Bestehende Zertifizierungen können in solchen Fällen ebenfalls widerrufen werden. Für Agenturen mit mehreren iGaming-Kunden ist das ein erheblicher Haftungsfaktor.
Domain-Anforderungen: Keine Graubereiche mehr
Google hat außerdem klargestellt, unter welchen Domain-Bedingungen eine Zertifizierung grundsätzlich ausgeschlossen ist. Diese Regeln existierten bereits, werden aber jetzt ausdrücklich betont.
- Kostenlose Hosting-Plattformen: Seiten, die auf Free-Hosting laufen, sind von der Zertifizierung ausgeschlossen.
- Fremd-Subdomains: Wer über eine Subdomain einer fremden Drittanbieter-Plattform wirbt, kommt nicht durch den Antrag.
- Kein Glücksspielbezug: Domains ohne erkennbaren inhaltlichen Bezug zu Glücksspiel werden abgelehnt.
- Nicht eigene Second-Level-Domain: Die beworbene Domain muss dem Werbetreibenden selbst gehören und von ihm betrieben werden.
Googles automatisierte Systeme prüfen diese Kriterien inzwischen ohne manuelle Prüfung im Vorfeld. Wer eine dieser Bedingungen nicht erfüllt, wird abgelehnt, bevor ein Mensch den Antrag überhaupt zu Gesicht bekommt.
Was das für den deutschen Markt bedeutet
Deutschland gilt bei Google weiterhin als erlaubter Markt für Sportwetten, Online Casinos, Lotterien, virtuelle Automatenspiele und Online Poker. Voraussetzung bleibt eine gültige Lizenz der Gemeinsamen Glücksspielbehörde der Länder (GGL).
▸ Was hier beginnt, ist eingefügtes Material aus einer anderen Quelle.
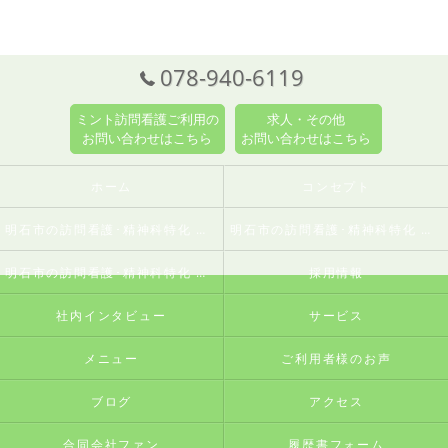
078-940-6119
ミント訪問看護ご利用の
求人・その他
お問い合わせはこちら
お問い合わせはこちら
ホーム
コンセプト
明石市の訪問看護･精神科特化 訪問看護ステーションミントの口コミ情報
明石市の訪問看護･精神科特化 訪問看護ステーションミントの評判
明石市の訪問看護･精神科特化 訪問看護ステーションミントのお客様の声
採用情報
社内インタビュー
サービス
メニュー
ご利用者様のお声
ブログ
アクセス
合同会社ファン
履歴書フォーム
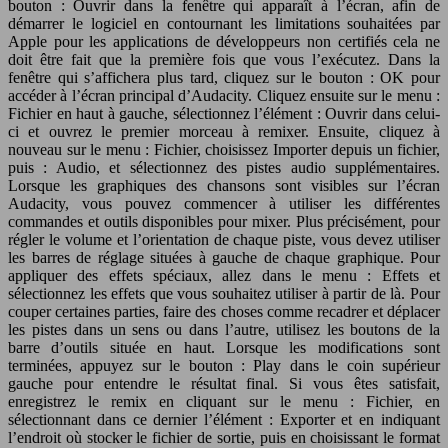
bouton : Ouvrir dans la fenêtre qui apparaît à l’écran, afin de
démarrer le logiciel en contournant les limitations souhaitées par
Apple pour les applications de développeurs non certifiés cela ne
doit être fait que la première fois que vous l’exécutez. Dans la
fenêtre qui s’affichera plus tard, cliquez sur le bouton : OK pour
accéder à l’écran principal d’Audacity. Cliquez ensuite sur le menu :
Fichier en haut à gauche, sélectionnez l’élément : Ouvrir dans celui-
ci et ouvrez le premier morceau à remixer. Ensuite, cliquez à
nouveau sur le menu : Fichier, choisissez Importer depuis un fichier,
puis : Audio, et sélectionnez des pistes audio supplémentaires.
Lorsque les graphiques des chansons sont visibles sur l’écran
Audacity, vous pouvez commencer à utiliser les différentes
commandes et outils disponibles pour mixer. Plus précisément, pour
régler le volume et l’orientation de chaque piste, vous devez utiliser
les barres de réglage situées à gauche de chaque graphique. Pour
appliquer des effets spéciaux, allez dans le menu : Effets et
sélectionnez les effets que vous souhaitez utiliser à partir de là. Pour
couper certaines parties, faire des choses comme recadrer et déplacer
les pistes dans un sens ou dans l’autre, utilisez les boutons de la
barre d’outils située en haut. Lorsque les modifications sont
terminées, appuyez sur le bouton : Play dans le coin supérieur
gauche pour entendre le résultat final. Si vous êtes satisfait,
enregistrez le remix en cliquant sur le menu : Fichier, en
sélectionnant dans ce dernier l’élément : Exporter et en indiquant
l’endroit où stocker le fichier de sortie, puis en choisissant le format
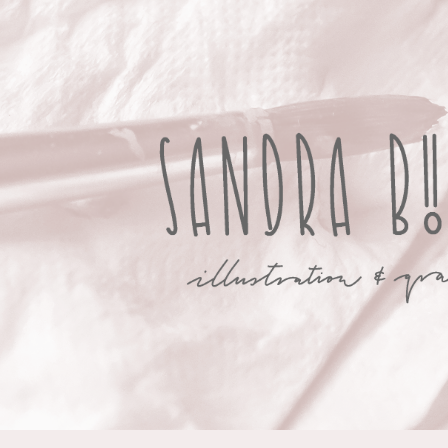
ip to main content
Skip to navigat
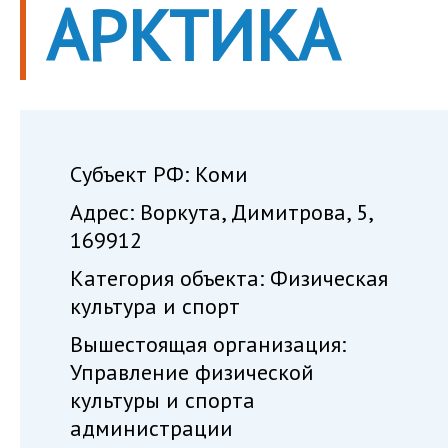
АРКТИКА
Субъект РФ: Коми
Адрес: Воркута, Димитрова, 5,
169912
Категория объекта: Физическая
культура и спорт
Вышестоящая организация:
Управление физической
культуры и спорта
администрации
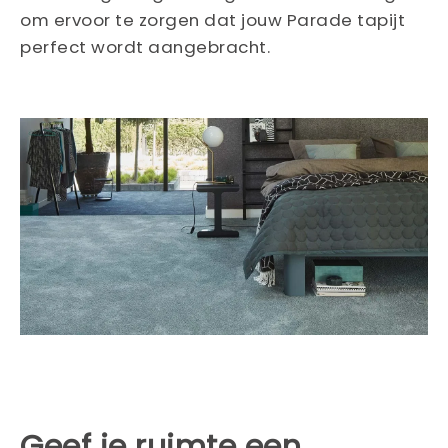
om ervoor te zorgen dat jouw Parade tapijt
perfect wordt aangebracht.
Geef je ruimte een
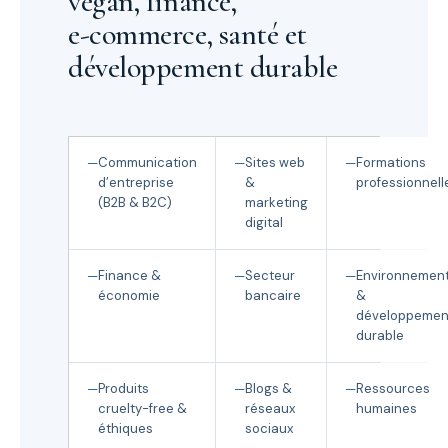
vegan, finance,
e-commerce, santé et
développement durable
Communication
Sites web
Formations
d’entreprise
&
professionnell
(B2B & B2C)
marketing
digital
Finance &
Secteur
Environnemen
économie
bancaire
&
développemen
durable
Produits
Blogs &
Ressources
cruelty-free &
réseaux
humaines
éthiques
sociaux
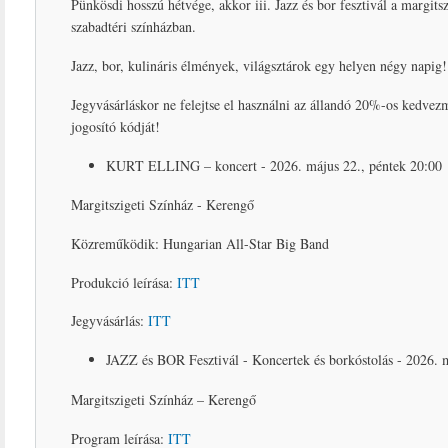
Pünkösdi hosszú hétvége, akkor iii. Jazz és bor fesztivál a margitsz
szabadtéri színházban.
Jazz, bor, kulináris élmények, világsztárok egy helyen négy napig!
Jegyvásárláskor ne felejtse el használni az állandó 20%-os kedve
jogosító kódját!
KURT ELLING – koncert - 2026. május 22., péntek 20:00
Margitszigeti Színház - Kerengő
Közreműködik: Hungarian All-Star Big Band
Produkció leírása:
ITT
Jegyvásárlás:
ITT
JAZZ és BOR Fesztivál - Koncertek és borkóstolás - 2026. m
Margitszigeti Színház – Kerengő
Program leírása:
ITT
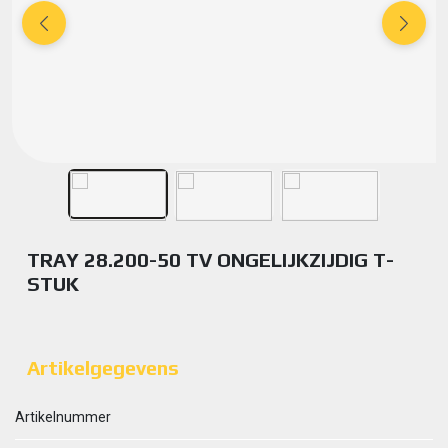
TRAY 28.200-50 TV ONGELIJKZIJDIG T-
STUK
Artikelgegevens
Artikelnummer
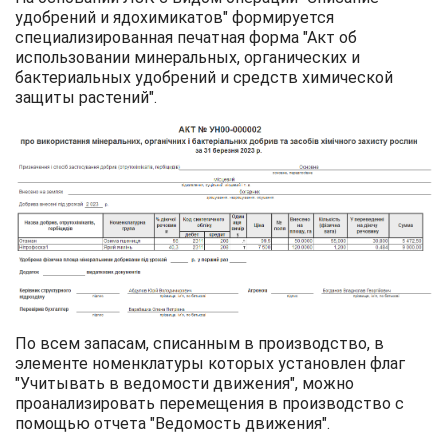
удобрений и ядохимикатов" формируется
специализированная печатная форма "Акт об
использовании минеральных, органических и
бактериальных удобрений и средств химической
защиты растений".
По всем запасам, списанным в производство, в
элементе номенклатуры которых установлен флаг
"Учитывать в ведомости движения", можно
проанализировать перемещения в производство с
помощью отчета "Ведомость движения".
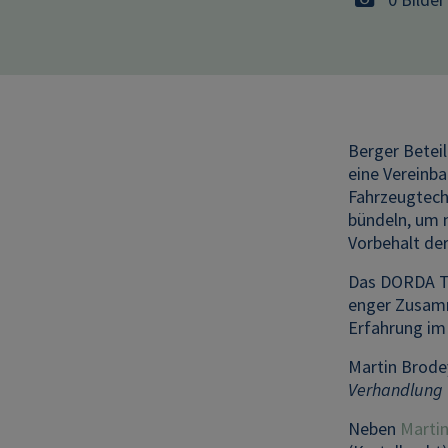
Berger Betei
eine Vereinb
Fahrzeugtech
bündeln, um n
Vorbehalt de
Das DORDA Te
enger Zusamm
Erfahrung im
Martin Brode
Verhandlung u
Neben
Marti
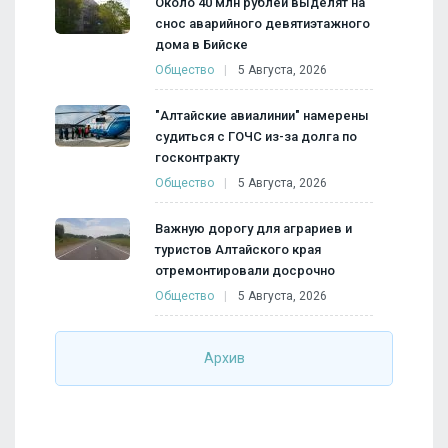
Около 40 млн рублей выделят на
снос аварийного девятиэтажного
дома в Бийске
Общество
5 Августа, 2026
"Алтайские авиалинии" намерены
судиться с ГОЧС из-за долга по
госконтракту
Общество
5 Августа, 2026
Важную дорогу для аграриев и
туристов Алтайского края
отремонтировали досрочно
Общество
5 Августа, 2026
Архив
Das neue Update trifft den deutschen Markt damit weniger hart als viele andere Länder. Die GGL-Lizenzbindung und die damit verbundenen Compliance-Anforderungen sind seit Jahren etabliert. Wer als legales Online Casino in Deutschland operiert und seine GGL-Auflagen konsequent erfüllt, dürfte die neue Policy-Health-Anforderung ohne größere Probleme bestehen.
Anders sieht es für Anbieter aus, die bislang in Grauzonen gearbeitet haben. Google schließt mit dem Update eine Lücke, durch die Accounts mit wiederholten Verstößen trotz bestehender Zertifizierung weiter Werbung schalten konnten.
Affiliates und Vergleichsseiten: Was bleibt erlaubt?
Für Affiliate-Seiten und Vergleichsportale ändert sich inhaltlich wenig. Google erlaubt weiterhin Werbung für Aggregator-Angebote, die Informationen oder Vergleiche zu Glücksspieldiensten liefern.
Dabei gilt aber eine klare Grenze: Solche Seiten dürfen keine eigenen Glücksspiel-Angebote vorhalten und nicht auf eigene Casino-Dienste verlinken. Sie dürfen außerdem nur Produkte bewerben, die in den jeweiligen Zielländern legal sind.
Relevant bleibt in diesem Zusammenhang, welche Anbieter überhaupt für den deutschen Markt zugelassen sind. Die offizielle GGL-Whitelist listet alle aktuell lizenzierten Betreiber und wird regelmäßig aktualisiert.